Tuesday, April 30, 2002

The Movie I Watched Last Night XVII
Sunday, April 14: The Royal Tenenbaums
Wes Anderson's most-recent film is no Rushmore, but it's not entirely fair to hold him to his past work, especially when the Royal Tenenbaums is such a good film. There's just something about this new wave of ensemble casts. When you put Owen Wilson, Ben Stiller, Luke Wilson, Bill Murray, and Gene Hackman in the same room -- and give them the same script -- magic will naturally happen. Add to that Gwyneth Paltrow, Danny Glover, and Anjelica Huston's delightfully understated -- and underscripted -- roles, and you've got quite a story. For the most part, the movie reminded of J.D. Salinger's stories about the Glass family, and I'm quite curious how much of Salinger's work inspired Anderson and Wilson. I need to see this again because I watched it on a little seat-back monitor on a flight to France. Sure I missed quite a bit. Props to the soundtrack, too. Worth seeing.

Friday: Boogiepop Phantom
Alex and I braved one of the MIT Anime Club's unofficial showings to catch several episodes of this mysterious anime, and we weren't disappointed.

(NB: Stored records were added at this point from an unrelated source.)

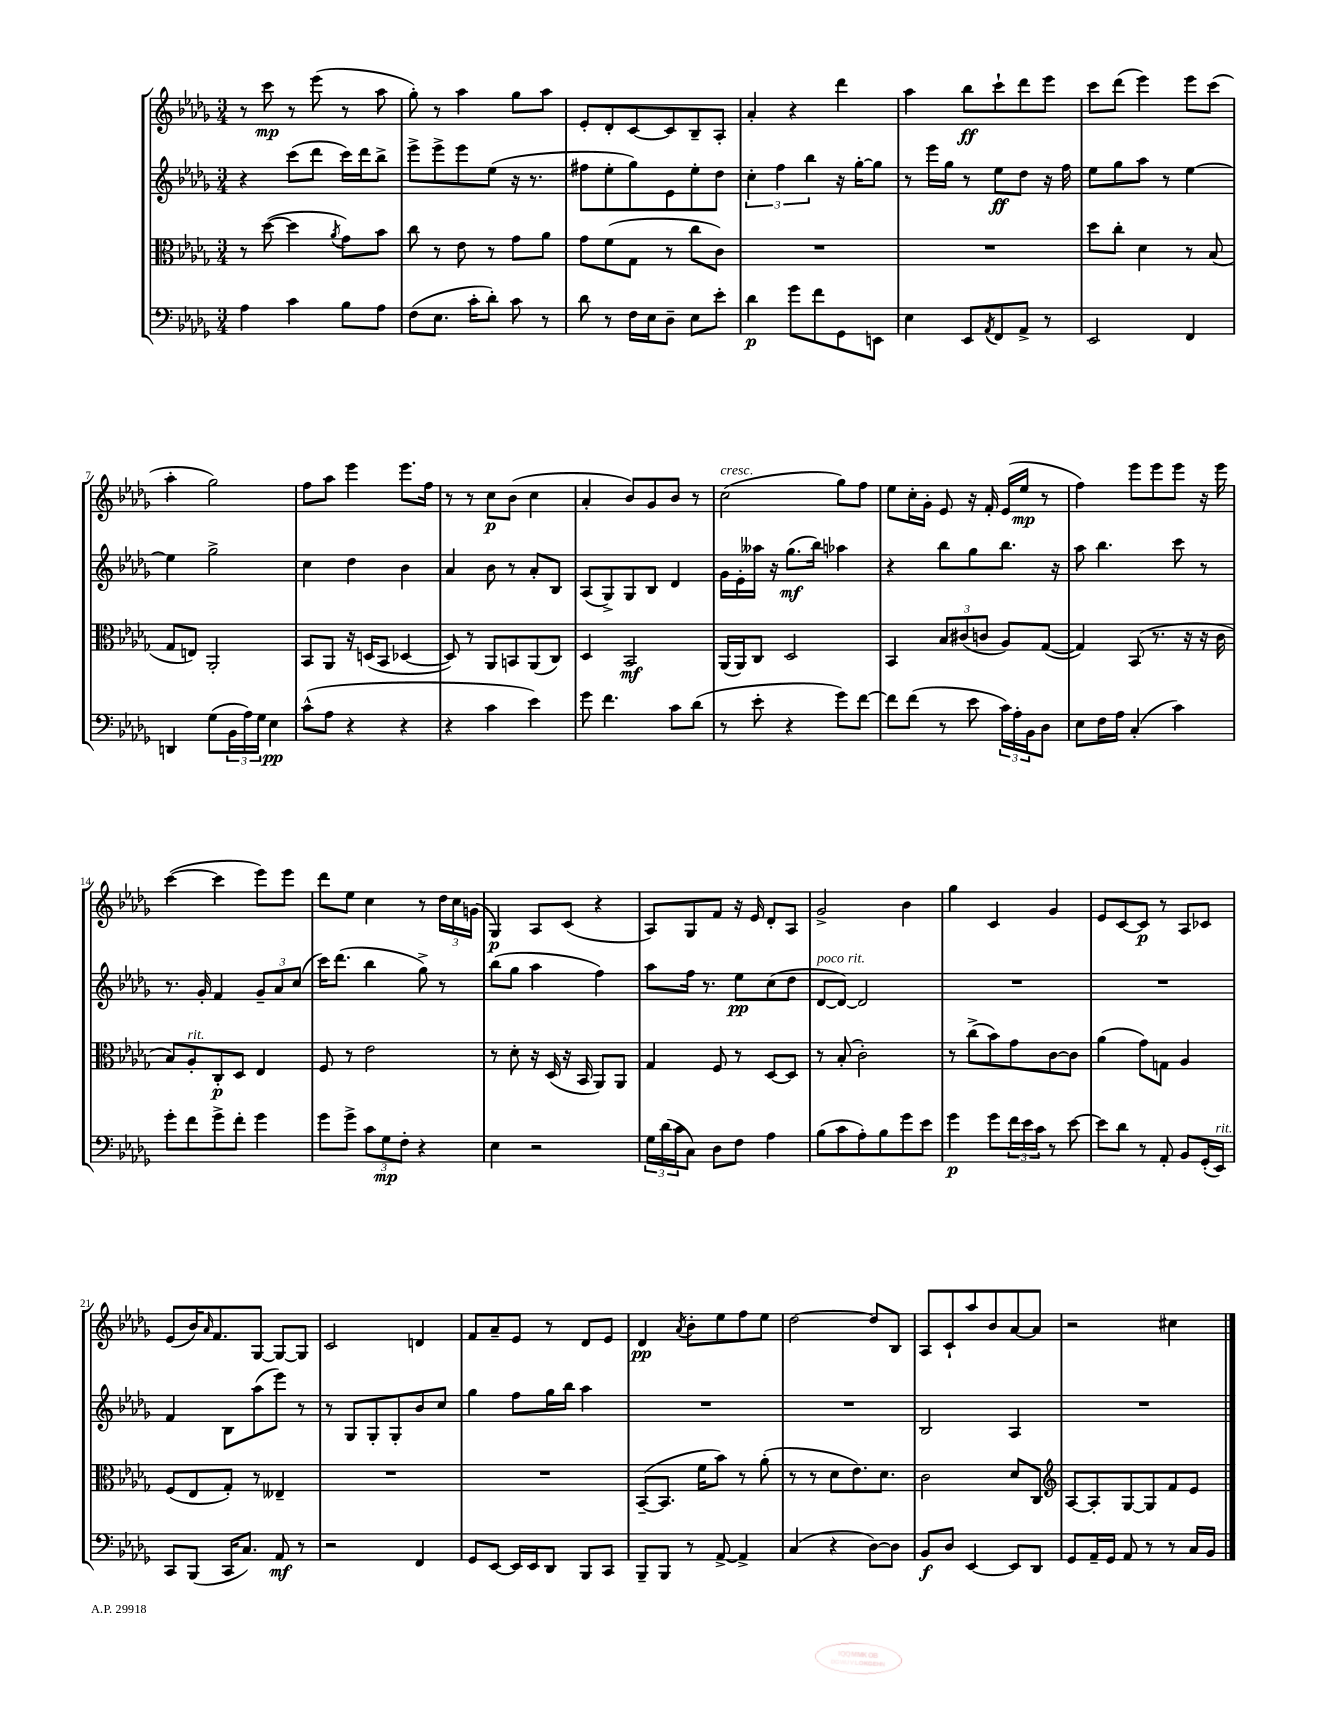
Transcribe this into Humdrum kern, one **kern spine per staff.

**kern	**kern	**kern	**kern
*staff4	*staff3	*staff2	*staff1
*clefF4	*clefC3	*clefG2	*clefG2
*k[b-e-a-d-g-]	*k[b-e-a-d-g-]	*k[b-e-a-d-g-]	*k[b-e-a-d-g-]
*M3/4	*M3/4	*M3/4	*M3/4
4A-\	8r	4r	8r
.	([8dd-\	.	8ccc\
4c\	4dd-\]	(8ccc\L	8r
.	.	8ddd-\J	(8eee-\
.	8qa-/	.	.
8B-\L	8g-\L)	16ccc\LL)	8r
.	.	16ddd-\J	.
8A-\J	8b-\J	8bb-^\J	8aa-\
=	=	=	=
(8F\L	8cc\	8eee-^\L	8gg-'\)
8.E-\J	8r	8eee-^\	8r
.	8e-\	8eee-\	4aa-\
16c'\LK	.	.	.
8d-'\J)	8r	(8ee-\J	.
8c\	8g-\L	16r	8gg-\L
.	.	8.r	.
8r	8a-\J	.	8aa-\J
=	=	=	=
8d-\	8g-\L	8ff#\L	8e-'/L
8r	(8f\	8ee-'\	8d-'/
16F\LL	8G-\J	8gg-\)	[8c/
16E-\J	.	.	.
8D-~\J	8r	8e-\	8c/]
8E-\L	8cc\L	8ee-'\	8B-~/
8e-'\J	8c\J)	8dd-\J	8A-'/J
=	=	=	=
4d-\	2.r	6cc'\	4a-'/
.	.	6ff\	.
8g-\L	.	.	4r
.	.	6bb-\	.
8f\	.	.	.
8GG-\	.	16r	4ddd-\
.	.	[16gg-'\LK	.
8EE\J	.	8gg-\]J	.
=	=	=	=
4E-\	2.r	8r	4aa-\
.	.	16eee-\LL	.
.	.	16gg-\JJ	.
8EE-/L	.	8r	8bb-\L
8qAA-/	.	.	.
8FF/	.	8ee-\L	8ccc`\
8AA-^/J	.	8dd-\J	8ddd-\
8r	.	16r	8eee-\J
.	.	16ff\	.
=	=	=	=
2EE-/	8dd-\L	8ee-\L	8ccc\L
.	8cc'\J	8gg-\	(8ddd-\J
.	4d-\	8aa-\J	4eee-\)
.	.	8r	.
4FF/	8r	[4ee-\	8eee-\L
.	(8B-/	.	(8ccc\J
=	=	=	=
4DD/	8G-/L	4ee-\]	4aa-'\
.	8E/J)	.	.
(8G-\L	2AA-'/	2gg-^\	2gg-\)
24BB-\L	.	.	.
24A-\)	.	.	.
24G-\JJ	.	.	.
4E-\	.	.	.
=	=	=	=
(8c^^\L	8BB-/L	4cc\	8ff\L
8A-\J	8AA-/J	.	8aa-\J
4r	16r	4dd-\	4eee-\
.	(16D/LK	.	.
.	8BB-/J	.	.
4r	[4D-/	4b-\	8.eee-\L
.	.	.	16ff\Jk
=	=	=	=
4r	8D-/])	4a-/	8r
.	8r	.	8r
4c\	8AA-/L	8b-\	8cc\L
.	8BB/	8r	(8b-\J
4e-\)	(8AA-/	8a-'/L	4cc\
.	8C/J)	8B-/J	.
=	=	=	=
8g-\	4D-/	(8A-/L	4a-'/
4.f\	.	8G-^/)	.
.	2BB-/	8G-/	8b-/L)
.	.	8B-/J	8g-/
8c\L	.	4d-/	8b-/J
(8d-\J	.	.	8r
=	=	=	=
8r	(16AA-/LL	16g-\LL	(2cc\
.	16AA-/J)	16e-'\	.
8e-'\	8C/J	16aa--\JJ	.
.	.	16r	.
4r	2D-/	(8.gg-\L	.
.	.	16bb-\Jk)	.
8g-\L)	.	4aa-\	8gg-\L)
[8f\J	.	.	8ff\J
=	=	=	=
8f\]L	4BB-/	4r	8ee-\L
(8f\J	.	.	16cc'\L
.	.	.	16g-'\JJ
8r	12B-/L	8bb-\L	8e-/
.	(12c#/	.	.
8e-\	.	8gg-\	16r
.	12c/J	.	.
.	.	.	16f'/
24c\LL)	8A-/L)	8.bb-\J	(16e-/LL
24A-'\	.	.	.
.	.	.	16ee-/JJ
24BB-\J	.	.	.
8D-\J	([8G-/J	.	8r
.	.	16r	.
=	=	=	=
8E-\L	4G-/])	8aa-\	4ff\)
16F\L	.	4.bb-\	.
16A-\JJ	.	.	.
(4C'/	(8BB-/	.	8eee-\L
.	8.r	.	8eee-\
4c\)	.	8ccc\	8eee-\J
.	16r	.	.
.	16r	8r	16r
.	16c\	.	16eee-\
=	=	=	=
8g-'\L	8B-/L)	8.r	([4ccc\
8f\	8A-'/	.	.
.	.	16g-'/	.
8g-^\	8C'/	4f/	4ccc\]
8f'\J	8D-/J	.	.
4g-\	4E-/	12g-~/L	8eee-\L)
.	.	12a-/	.
.	.	.	8eee-\J
.	.	(12cc/J	.
=	=	=	=
8g-\L	8F/	16ccc\LK)	8ddd-\L
.	.	(8.ddd-\J	.
8g-^\J	8r	.	8ee-\J
12c\L	2e-\	4bb-\	4cc\
12G-\	.	.	.
12F'\J	.	.	.
4r	.	8gg-^\)	8r
.	.	8r	24dd-\LL
.	.	.	24cc\
.	.	.	(24g\JJ
=	=	=	=
4E-\	8r	(8bb-\L	4G-/)
.	8d-'\	8gg-\J	.
2r	16r	4aa-\	8A-/L
.	(16D-/	.	.
.	16r	.	(8c/J
.	16BB-/	.	.
.	8AA-/L)	4ff\)	4r
.	8AA-/J	.	.
=	=	=	=
24G-\LL	4G-/	8aa-\L	8A-/L)
(24d-\	.	.	.
24c\J	.	.	.
8C\J)	.	16ff\Jk	8G-/
.	.	8.r	.
8D-\L	8F/	.	8f/J
8F\J	8r	8ee-\L	16r
.	.	.	16e-/
4A-\	[8D-/L	(8cc\	8d-'/L
.	8D-/]J	8dd-\J	8A-/J
=	=	=	=
(8B-\L	8r	[8d-/L	2g-^/
8c\	(8B-'/	8d-/_J)	.
8A-'\)	2c'\)	2d-/]	.
8B-\	.	.	.
8g-\	.	.	4b-\
8e-\J	.	.	.
=	=	=	=
4g-\	8r	2.r	4gg-\
.	(8cc^\L	.	.
8g-\L	8b-\)	.	4c/
24f\L	8g-\	.	.
24e-\	.	.	.
24c\JJ	.	.	.
8r	[8c\	.	4g-/
[8e-\	8c\]J	.	.
=	=	=	=
8e-\]L	(4a-\	2.r	8e-/L
8d-\J	.	.	[8c/
8r	8g-\L)	.	8c/]J
8AA-'/	8G\J	.	8r
8BB-/L	4A-/	.	8A-/L
(16GG-'/L	.	.	8c-/J
16EE-/JJ)	.	.	.
=	=	=	=
8CC/L	(8F/L	4f/	(8e-/L
(8BBB-/J	8E-/	.	16b-/K)
.	.	.	16qqa-/
.	.	.	8.f/
16CC/LK	8G-'/J)	8B-\L	.
8.C/J)	.	.	.
.	8r	(8aa-\	[8G-/J
8AA-/	4E--~/	8eee-\J)	8G-/_L
8r	.	8r	8G-/]J
=	=	=	=
2r	2.r	8r	2c/
.	.	8G-/L	.
.	.	8G-'/	.
.	.	8G-'/	.
4FF/	.	8b-/	4d/
.	.	8cc/J	.
=	=	=	=
8GG-/L	2.r	4gg-\	8f/L
[8EE-/J	.	.	8a-~/
16EE-/]LL	.	8ff\L	8e-/J
16EE-/J	.	.	.
8DD-/J	.	16gg-\L	8r
.	.	16bb-\JJ	.
8BBB-/L	.	4aa-\	8d-/L
8CC/J	.	.	8e-/J
=	=	=	=
8BBB-~/L	([8BB-~/L	2.r	4d-/
8BBB-/J	8.BB-/]J	.	.
.	.	.	8qa-/
8r	.	.	8b-'\L
.	16f\LK	.	.
[8AA-^/	8b-\J)	.	8ee-\
4AA-^/]	8r	.	8ff\
.	(8a-'\	.	8ee-\J
=	=	=	=
(4C/	8r	2.r	[2dd-\
.	8r	.	.
4r	8d-\L	.	.
.	8.e-\)	.	.
[8D-\L)	.	.	8dd-/]L
.	8.d-\J	.	.
8D-\]J	.	.	8B-/J
=	=	=	=
8BB-/L	2c\	2B-/	8A-/L
8D-/J	.	.	8c`/
[4EE-/	.	.	8aa-/
.	.	.	8b-/
8EE-/]L	8d-/L	4A-/	[8a-/
8DD-/J	8C/J	.	8a-/]J
=	=	=	=
*	*clefG2	*	*
8GG-/L	[8A-/L	2.r	2r
16AA-~/L	8A-'/]	.	.
16GG-/JJ	.	.	.
8AA-/	[8G-/	.	.
8r	8G-/]	.	.
8r	8f/	.	4cc#\
16C/LL	8e-/J	.	.
16BB-/JJ	.	.	.
==	==	==	==
*-	*-	*-	*-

The three eps we saw -- seemingly the last three (Vol. 10 Poom Poom, Vol. 11 Under the Gravity's Rainbow, and Vol. 12 A Requiem: Sleep ends everything) -- didn't really help us understand who the characters were, what was happening, or why, but that's part of the appeal of anime like this and Serial Experiments: Lain, which also confuses me to no end. Apparently, the anime is about a bunch of people trying to cope with and process a series of murders that occurred five years before the anime actually begins. The process of self-discovery is represented and the story progresses as formerly repressed memories become uncovered -- quick-cut flashback sequences abound -- usually in the presence of a "Boogiepop," which appears to be a kind of vengeful phantom. The little interstitial musical bit -- where commercials must have aired originally -- is awesome, especially the stilted robotic voiceover. All that said, Alex and I also did a little people watching. I love going to the MIT Anime Club screenings, but occasionally I'm a little thrown by American otaku. One fellow, upon arrival, changed his shirt right in front of everyone, applied underarm deoderant, and proceeded to comb his hair agressively. He later left a couple of pizza crusts on the seat next to him. You don't see that everyday. Just as you don't see surreal, impressionistic anime like Boogiepop Phantom all the time.